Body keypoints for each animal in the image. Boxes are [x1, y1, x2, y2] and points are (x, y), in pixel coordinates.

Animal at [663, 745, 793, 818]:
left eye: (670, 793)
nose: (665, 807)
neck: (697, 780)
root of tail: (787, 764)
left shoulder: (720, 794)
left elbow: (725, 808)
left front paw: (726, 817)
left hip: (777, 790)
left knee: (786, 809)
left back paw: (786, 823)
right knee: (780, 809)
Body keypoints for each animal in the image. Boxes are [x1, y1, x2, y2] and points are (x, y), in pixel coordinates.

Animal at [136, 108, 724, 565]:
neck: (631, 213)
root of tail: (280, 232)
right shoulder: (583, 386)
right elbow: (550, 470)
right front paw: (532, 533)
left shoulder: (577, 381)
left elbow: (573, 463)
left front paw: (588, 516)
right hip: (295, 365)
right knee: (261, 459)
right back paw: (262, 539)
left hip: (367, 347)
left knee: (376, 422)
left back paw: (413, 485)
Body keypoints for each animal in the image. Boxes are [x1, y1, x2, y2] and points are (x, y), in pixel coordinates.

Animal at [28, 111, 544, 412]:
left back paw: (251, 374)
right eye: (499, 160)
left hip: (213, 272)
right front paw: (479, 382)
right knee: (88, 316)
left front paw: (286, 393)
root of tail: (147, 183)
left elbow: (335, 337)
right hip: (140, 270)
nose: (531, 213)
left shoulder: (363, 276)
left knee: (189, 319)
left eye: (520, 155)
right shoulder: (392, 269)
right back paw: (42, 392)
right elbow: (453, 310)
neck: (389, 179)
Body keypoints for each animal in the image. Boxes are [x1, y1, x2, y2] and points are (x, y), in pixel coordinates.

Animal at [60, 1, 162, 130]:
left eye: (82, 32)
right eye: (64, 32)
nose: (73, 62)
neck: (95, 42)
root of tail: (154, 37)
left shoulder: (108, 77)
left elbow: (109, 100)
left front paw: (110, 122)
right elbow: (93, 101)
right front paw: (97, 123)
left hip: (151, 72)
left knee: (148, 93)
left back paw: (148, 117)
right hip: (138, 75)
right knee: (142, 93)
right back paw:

EXERCISE DESCRIPTION: Only the lines from the one that contains "left front paw: (726, 817)" to the end of the entries above should be given again, exactly and in full.

REPLY TO THE TASK:
left front paw: (726, 817)
left hip: (777, 790)
left knee: (786, 809)
left back paw: (786, 823)
right knee: (780, 809)
Body keypoints for each animal in the image. Boxes are [x1, y1, x2, y2] and points are (x, y), in pixel coordinates.

Animal at [136, 108, 724, 565]:
neck: (631, 213)
root of tail: (280, 232)
right shoulder: (583, 386)
right elbow: (550, 470)
right front paw: (532, 533)
left shoulder: (577, 381)
left elbow: (573, 463)
left front paw: (588, 516)
right hip: (295, 365)
right knee: (261, 459)
right back paw: (262, 539)
left hip: (367, 347)
left knee: (376, 422)
left back paw: (413, 485)
Body keypoints for each animal in the image. Boxes are [x1, y1, x2, y2] and points are (x, y), in pixel coordinates.

Animal at [28, 111, 544, 412]:
left back paw: (251, 374)
right eye: (499, 160)
left hip: (213, 272)
right front paw: (479, 382)
right knee: (88, 316)
left front paw: (286, 393)
root of tail: (147, 183)
left elbow: (335, 337)
right hip: (140, 270)
nose: (531, 213)
left shoulder: (363, 276)
left knee: (189, 319)
left eye: (520, 155)
right shoulder: (392, 269)
right back paw: (42, 392)
right elbow: (453, 310)
neck: (389, 179)
Body keypoints for each animal in the image. Boxes are [x1, y1, x2, y2] and points are (x, y), in pixel coordinates.

Animal at [60, 1, 162, 130]:
left eye: (82, 32)
right eye: (64, 32)
nose: (73, 62)
neck: (95, 42)
root of tail: (154, 37)
left shoulder: (108, 77)
left elbow: (109, 100)
left front paw: (110, 122)
right elbow: (93, 101)
right front paw: (97, 123)
left hip: (151, 72)
left knee: (148, 93)
left back paw: (148, 117)
right hip: (138, 75)
right knee: (142, 93)
right back paw:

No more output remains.